The concept of old age romance also occurs in a series of event which appears to occur both within the framework of the novel’s narrative as well as within certain sociological frameworks. For instance, Florentino and Fermina are kept apart by Dr Urbino’s entrance into the narrative, after Fermina’s return to Florentina After they meet in the marketplace and she feels disillusioned by the prospect of marriage, Dr. Urbino soon s becomes a more desirable suitor, as he falls in love with her while physically inspecting her (Jacob 19). However, the social difference between the two characters plays an even larger role in their romance and subsequent marriage than their personal feelings, which indicates the influence of sociological factors which historically played a large role in the real-life geographical setting of the narrative (Corum 133). One the one hand, the events which occur within the novel such as the ejection of Florentino appear to happen naturally, with inherent causes such as her disenchantment after their encounter (Corum 156). On the other hand, it is difficult to ignore the difference between Florentino and Dr Umrbino which makes the latter man the winning candidate for Fermina’s hand in marriage. The use of such sense within his works, which blends naturalistic causes with narrative events, makes Gabriel Garcia Marquez’s literature even more profound.

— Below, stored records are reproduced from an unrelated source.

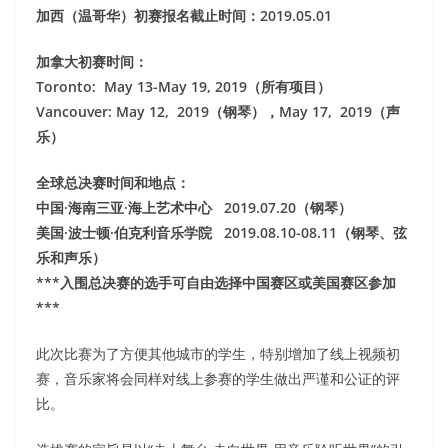
加西（温哥华）初赛报名截止时间：2019.05.01
加拿大初赛时间：
Toronto: May 13-May 19, 2019（所有项目）
Vancouver: May 12, 2019（钢琴），May 17, 2019（声
乐）
全球总决赛时间和地点：
中国·海南三亚·海上艺术中心 2019.07.20（钢琴）
美国·波士顿·伯克利音乐学院 2019.08.10-08.11（钢琴、弦
乐和声乐）
***入围总决赛的选手可自由选择中国赛区或美国赛区参加
***
此次比赛为了方便其他城市的学生，特别增加了线上视频初
赛，音乐家将会同样对线上参赛的学生做出严谨和公证的评
比。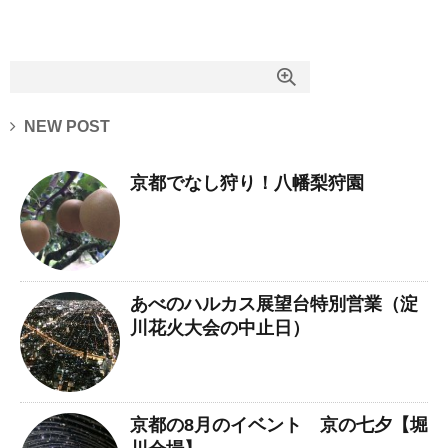
NEW POST
京都でなし狩り！八幡梨狩園
あべのハルカス展望台特別営業（淀
川花火大会の中止日）
京都の8月のイベント 京の七夕【堀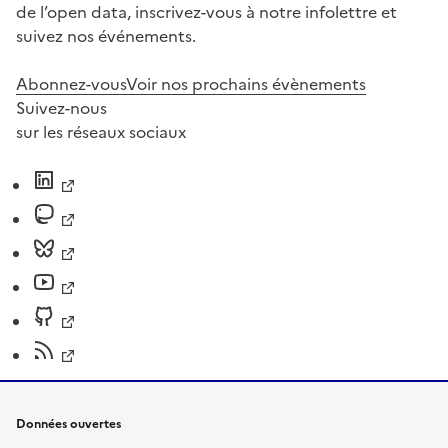
de l’open data, inscrivez-vous à notre infolettre et
suivez nos événements.
Abonnez-vous
Voir nos prochains évènements
Suivez-nous
sur les réseaux sociaux
Données ouvertes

- Baig, Mirza Muhammad Zubair. ‘Celebrating or Mourning Patriarchal Love: The Case of Curious Courtships in Marquez’s Love in the Time of Cholera.’ Khazar Journal of Humanities & Social Sciences 20.2 (2017): 67.
- Corum, John. ‘The Relevance of Gabriel García Márquez to Contemporary Ecocritical Theory.’ (2016): 133-254.
- Jacob, Jaison P. ‘The Carnivalesque and the Ideology of the Libertine: An Analysis of the Select Novels of Gabriel Garcia Marquez.’ IJELLH (International Journal of English Language, Literature in Humanities) 7.5 (2019): 19-19.